Minutes before I caught the first wave of my life, I bobbed on my board next to award-winning pro surfer Jamie O’Brien, my instructor at Turtle Bay Resort on O‘ahu’s North Shore. When he identified the swell he wanted me to catch, he gave me a push. I stood up, legs and arms wobbling, and in disbelief, rode the shoulder of a small wave for what felt like five minutes (but what must have been less than 10 seconds). Time stood still as I sensed the dense salt water beneath me, relishing the otherworldly feeling of gliding—flying, almost—toward shore.
Turtle Bay is the only luxury resort in O‘ahu’s less developed northern reaches, an area that’s home to the world-famous Banzai Pipeline surf break. The property sits on five miles of coastline, and a major 2021 renovation brought the ocean and surf culture into the spotlight. Views of the water are everywhere: from all 450 rooms and bungalows, from the lobby’s floor-to-ceiling windows, and from the redesigned pool area. Inside, a marine-inspired color palette and local artworks further the connection.
It makes sense that O’Brien chose Turtle Bay Resort to launch his first surf school in 2021. He was born and raised on the North Shore, and his father worked at the resort, which has been open since 1972. O’Brien even took his first surf lesson in the hotel’s pool. When he became one of the youngest winners of the North Shore’s annual Pipeline Masters competition, at age 21 in 2004, it jump-started a career that would take him all over the world. These days, though, he tries not to be away from home for too long.
“I feel like every time I land back in Hawai‘i, we’re energized,” he said, referring to his partner and fellow surfer, Tina Cohen, who’d joined us on the waves. “We’re so excited to be home.”
Hawai‘i is special to me too. My Japanese American family goes back four generations here, and I grew up visiting the tidal pools of O‘ahu’s North Shore. When the wildfire broke out in western Maui in August, I was heartbroken. My trip to the nearby island of O‘ahu took place just a few months before, and seeing the devastation and the recovery effort only solidified my resolve to share why I’ve always found Hawai‘i so inspiring.
There’s a unique confluence of nature and culture here—and surfers, in particular, have a special bond with it. Polynesians brought surfing to the Hawaiian Islands as early as 400 C.E., when they arrived here in double-hulled canoes.
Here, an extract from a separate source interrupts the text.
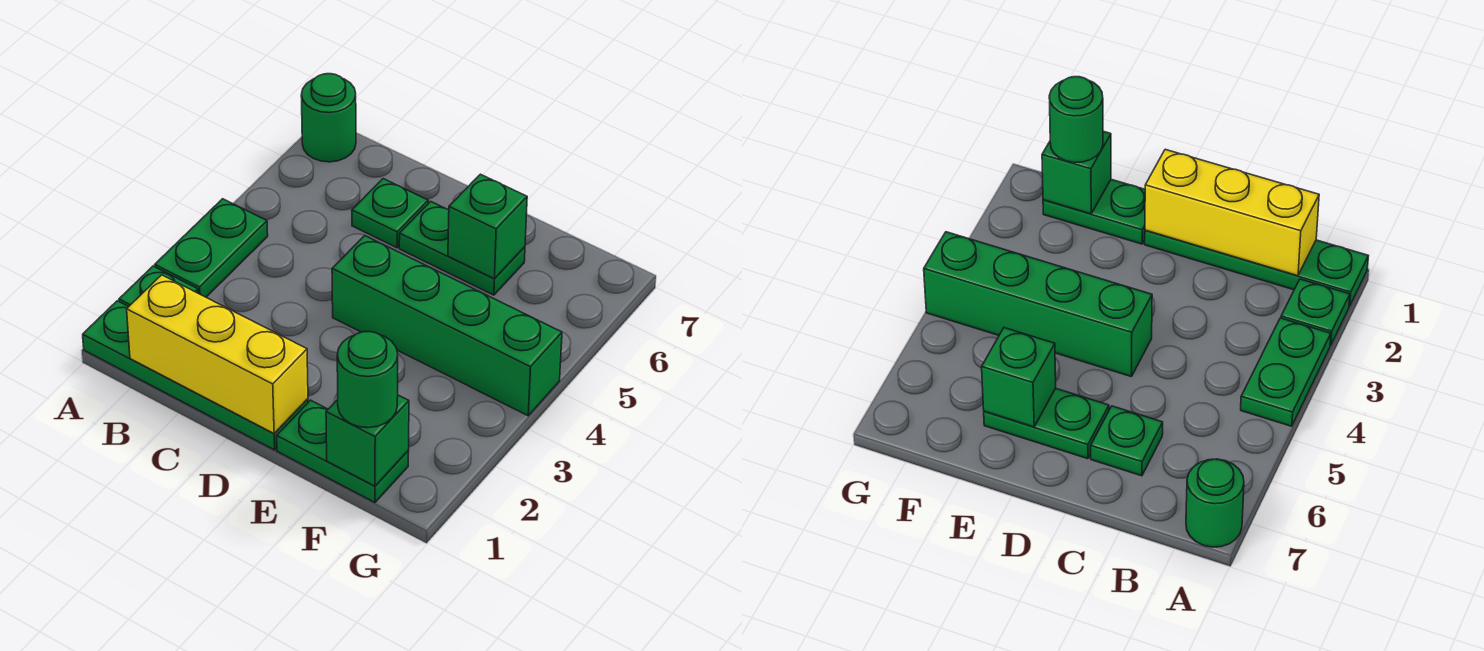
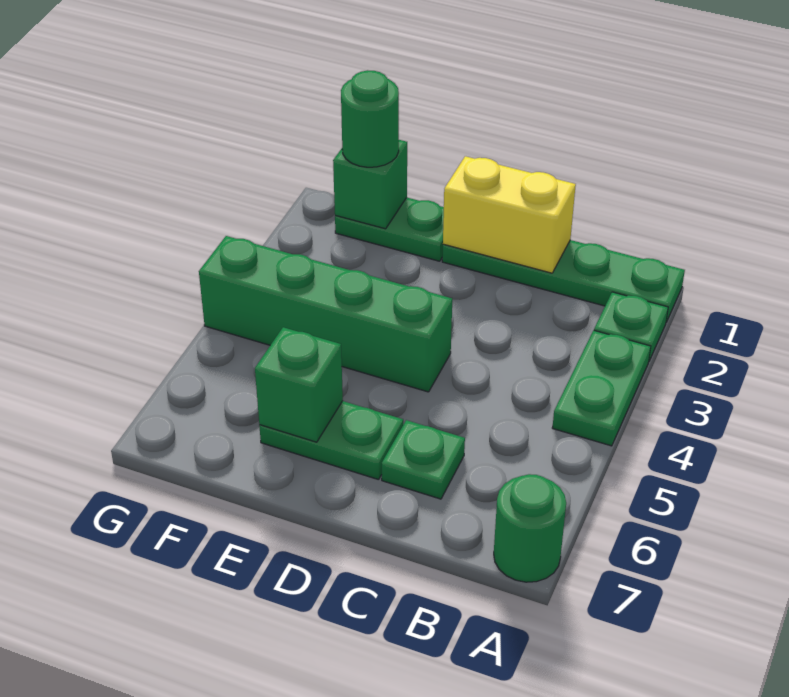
yellow 1x3 brick [127,275,308,433] -> yellow 1x2 brick [443,156,576,273]

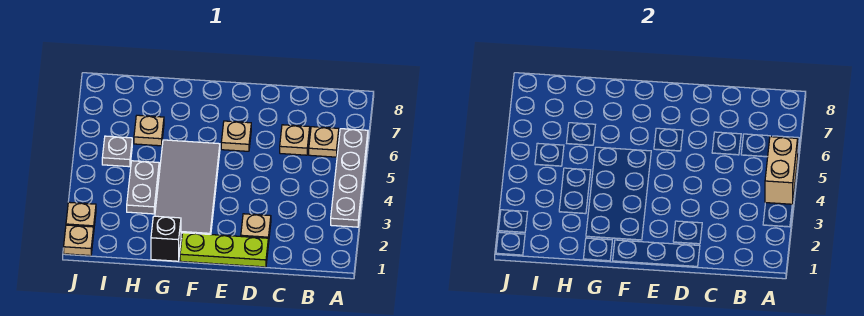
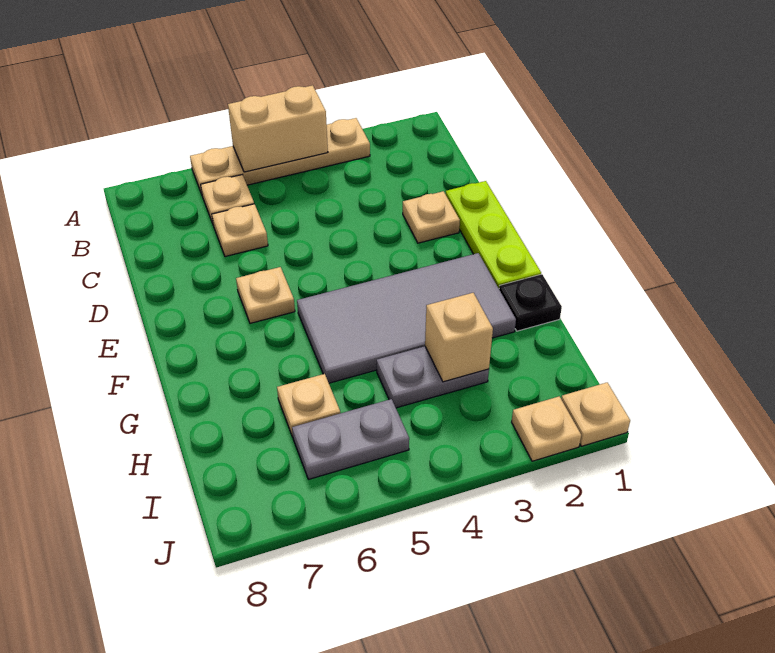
grey 1x4 plate [331,129,368,227] -> tan 1x4 plate [190,118,370,194]
black 1x1 brick [151,216,181,261] -> black 1x1 plate [499,274,562,331]
none -> tan 1x1 brick [425,293,493,382]
grey 1x1 plate [102,136,132,167] -> grey 1x2 plate [292,399,409,479]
I’m not the only one feeling in awe of the ocean these days. In recent years, Hawai‘i has taken major steps to protect its waters. The state has banned coral-harming sunscreens and capped tourist numbers at popular sites like Hanauma Bay. At Turtle Bay Resort, more than half of its 1,300 acres are set aside for conservation, which also protects crucial habitats for marine life, such as Laysan albatrosses, sea turtles, and endangered Hawaiian monk seals. In addition, the resort is helping travelers forge a personal relationship with the ocean through activities like outrigger canoe tours, nighttime snorkeling trips, and O’Brien’s surf lessons.
As I spent time on the water with O’Brien and Cohen, I could see how much pleasure they seemed to get by simply floating on their boards while waiting for swells. We were fully present, free of our smartphones, feeling the rise and fall of the ocean, and just going with the flow until a rideable wave presented itself. Cohen pointed to humpback whales breaching in the open ocean. Minutes later, a turtle popped its head out of the water near us.
I still wouldn’t dare utter the words “I’m a surfer,” but I did learn some of the basic rules behind harnessing the power of the world’s largest ecosystem. For one, getting up on that board on my first attempt was less about skill mastery and more about a chance collaboration with nature—as my subsequent spill after spill taught me. I also used that time to try interpreting the waves, each a unique manifestation of gravitational forces, wind, and marine conditions. During those magical moments of calm, the ocean tells its story, and when we’re fully surrounded by this vast blue world, it’s that much easier to listen.